The next motion set is a linear coordinated set. There is little programming involved because the controller can handle all calculations. A coordinate is an input, and each motor is controlled to get the tool to that position. The controller also calculates the speed needed to get each motor to the right position at the right time.
Circular interpolation allows the controller to calculate the position and speed of the motors relative to each other. This motion can allow more complex shapes to be created than with linear interpolation including contours. The shapes are still limited due to the lack of linear motion.
The most advanced motion set is linear/circular interpolation. This motion set allows the controller to coordinate the position and speed of each motor during both linear and circular motion. Using an advanced motion set like the linear/circular set, the machine can create almost any 3D shape. A motion set like this is also capable of creating complex etchings and engravings.
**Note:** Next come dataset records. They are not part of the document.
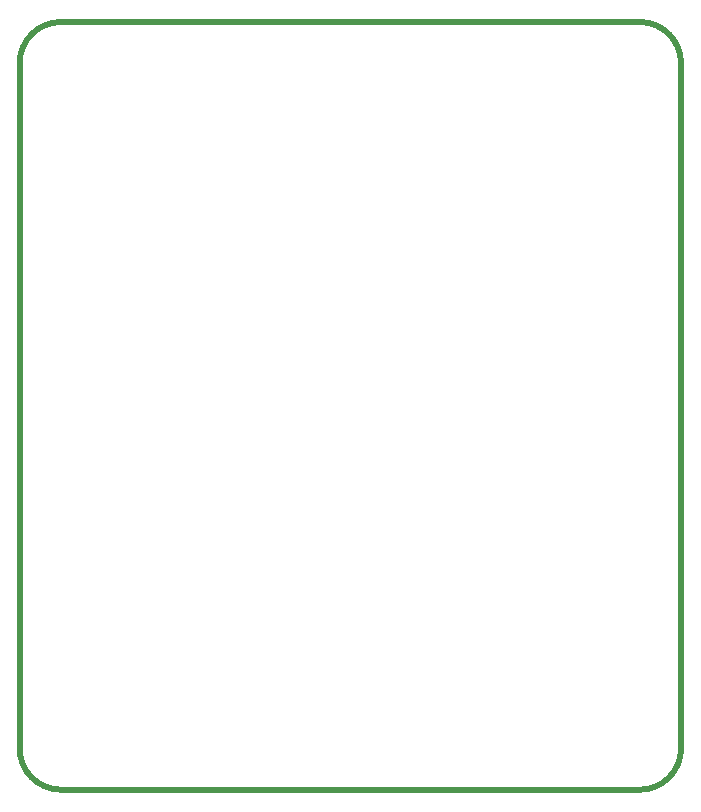
<source format=gbr>
G04 #@! TF.FileFunction,Profile,NP*
%FSLAX46Y46*%
G04 Gerber Fmt 4.6, Leading zero omitted, Abs format (unit mm)*
G04 Created by KiCad (PCBNEW 4.0.2-1.fc23-product) date Mon 23 May 2016 18:37:12 BST*
%MOMM*%
G01*
G04 APERTURE LIST*
%ADD10C,0.100000*%
%ADD11C,0.500000*%
G04 APERTURE END LIST*
D10*
D11*
X124070000Y-76100000D02*
G75*
G03X120570000Y-72600000I-3500000J0D01*
G01*
X124070000Y-134100000D02*
X124070000Y-76100000D01*
X71570000Y-72600000D02*
X120570000Y-72600000D01*
X68070000Y-134100000D02*
X68070000Y-76100000D01*
X71570000Y-137600000D02*
X120570000Y-137600000D01*
X120570000Y-137600000D02*
G75*
G03X124070000Y-134100000I0J3500000D01*
G01*
X71570000Y-72600000D02*
G75*
G03X68070000Y-76100000I0J-3500000D01*
G01*
X68070000Y-134100000D02*
G75*
G03X71570000Y-137600000I3500000J0D01*
G01*
M02*

</source>
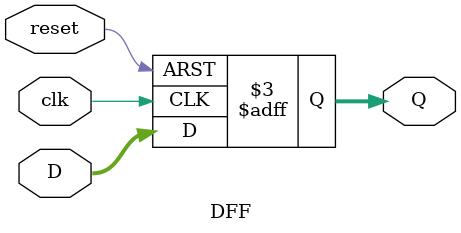
<source format=sv>
module DFF(
  D,clk,reset,Q
  );
  input bit[2:0] D;
  input bit clk;
  input bit reset;
  output bit[2:0] Q;
  
always @(posedge clk or negedge reset) 
begin
 if(reset==1'b0)
  Q <= 1'b0; 
 else 
  Q <= D; 
end 
endmodule

</source>
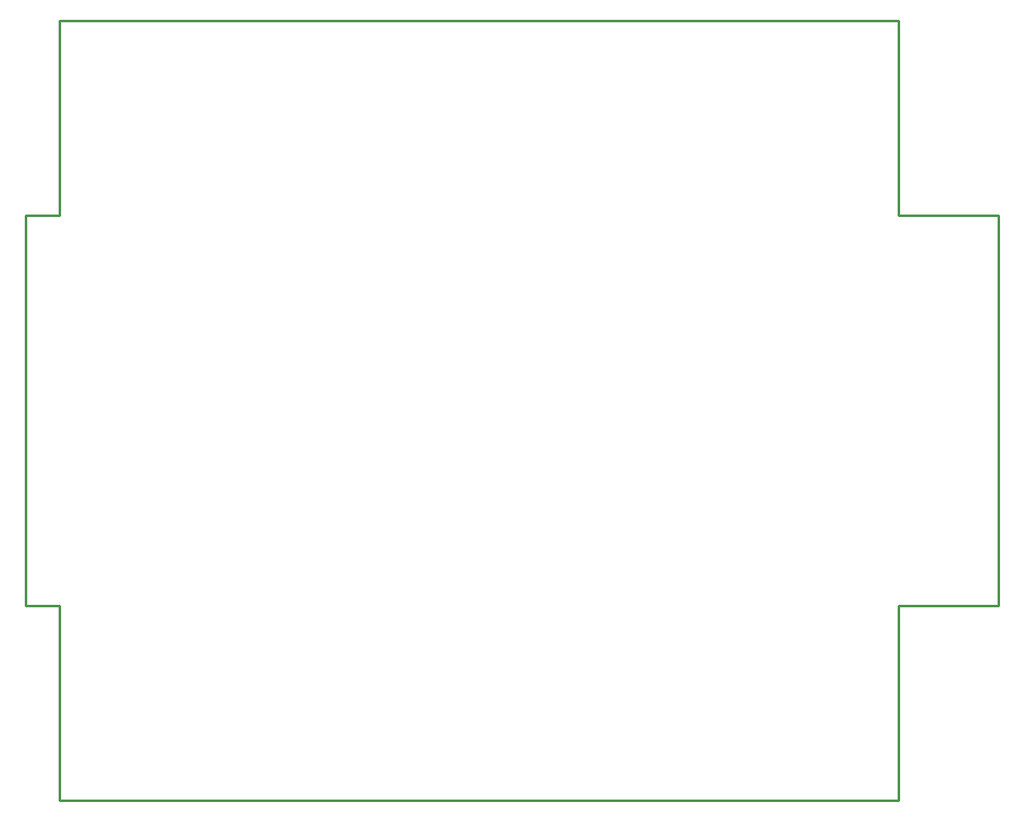
<source format=gko>
G04 Layer_Color=16711935*
%FSTAX24Y24*%
%MOIN*%
G70*
G01*
G75*
%ADD48C,0.0100*%
D48*
X246654Y181102D02*
Y19685D01*
Y181102D02*
X248032D01*
X28189D02*
X285925D01*
X248032Y173228D02*
X28189D01*
Y181102D01*
X285925D02*
Y19685D01*
X28189D02*
X285925D01*
X28189D02*
Y204724D01*
X248032D02*
X28189D01*
X248032Y19685D02*
Y204724D01*
X246654Y19685D02*
X248032D01*
Y173228D02*
Y181102D01*
M02*

</source>
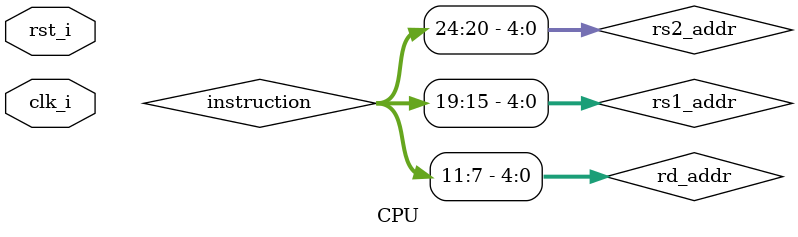
<source format=v>
/*
`include "PC.v"
`include "Instruction_Memory.v"
`include "Control.v"
`include "Imm_Gen.v"
`include "Registers.v"
`include "ALU_Control.v"
`include "ALU.v"
*/
module CPU
(
    input clk_i, 
    input rst_i
);

// TODO: Implement your CPU here


    wire [63:0] pc_current, pc_next;
    wire [31:0] instruction;
    wire [63:0] rs1_data, rs2_data, rd_data;
    wire [4:0] rs1_addr, rs2_addr, rd_addr;
    wire [63:0] alu_input2, alu_result;
    wire [3:0] alu_ctrl;
    wire [63:0] imm_extended;
    wire reg_write;
    wire [2:0] alu_op;
    wire alu_src;

   
    PC PC(
        .clk_i(clk_i),
        .rst_i(rst_i),
        .pc_i(pc_next),
        .pc_o(pc_current)
    );


    Instruction_Memory Instruction_Memory(
        .addr_i(pc_current),
        .instr_o(instruction)
    );

   
    Control Control(
        .opcode_i(instruction[6:0]),
        .ALUOp_o(alu_op),
        .ALUSrc_o(alu_src),
        .RegWrite_o(reg_write)
    );

    
    Imm_Gen Imm_Gen(
        .instr_i(instruction),
        .imm_o(imm_extended)
    );

    
    assign rs1_addr = instruction[19:15];
    assign rs2_addr = instruction[24:20];
    assign rd_addr = instruction[11:7];

    Registers Registers(
        .clk_i(clk_i),
        .rst_i(rst_i),
        .RS1addr_i(rs1_addr),
        .RS2addr_i(rs2_addr),
        .RDaddr_i(rd_addr),
        .RDdata_i(rd_data),
        .RegWrite_i(reg_write),
        .RS1data_o(rs1_data),
        .RS2data_o(rs2_data)
    );

    ALU_Control ALU_Control(
        .funct7_i(instruction[31:25]),
        .funct3_i(instruction[14:12]),
        .ALUOp_i(alu_op),
        .ALUCtrl_o(alu_ctrl)
    );

    //alu multiplexier
    assign alu_input2 = alu_src ? imm_extended : rs2_data;

    ALU ALU(
        .input1_i(rs1_data),
        .input2_i(alu_input2),
        .ALUCtrl_i(alu_ctrl),
        .result_o(alu_result)
    );

    // write back
    assign rd_data = alu_result;

    // PC = PC + 4 (no branch jump)
    assign pc_next = pc_current + 64'd4;

endmodule

</source>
There are some considerations when choosing a controller other than the motion set. These include things like output, I/O configuration, and control set.
Determining if the machine needs to use position or velocity control, how fast it needs to move, and the resolution it needs to be able to move at will determine if the controller needs feedback from an encoder. If feedback is needed, specific input and output frequencies are needed.
By adding other on/off (or I/O) feedback to a controller, other safety features can be added using limit switches. These can include gates to keep operators safe and end stops for the tooling to keep the machine safe.
If a simple motion is needed, a simple controller with onboard programming can be used. If a more complex motion is needed, a user interface can be added to allow employees to make changes to the program and allow the program to collect data and use it as an input. The controllers with user interface are more adaptable for everyday conditions.
Choosing the Controller
After all these options are decided on, they create a description for the controller needed for the job. Many manufacturers make control boards that meet the specifications needed for almost any job. Some servomotor manufacturer’s like Rozum Robotics even include controllers with their servo packages.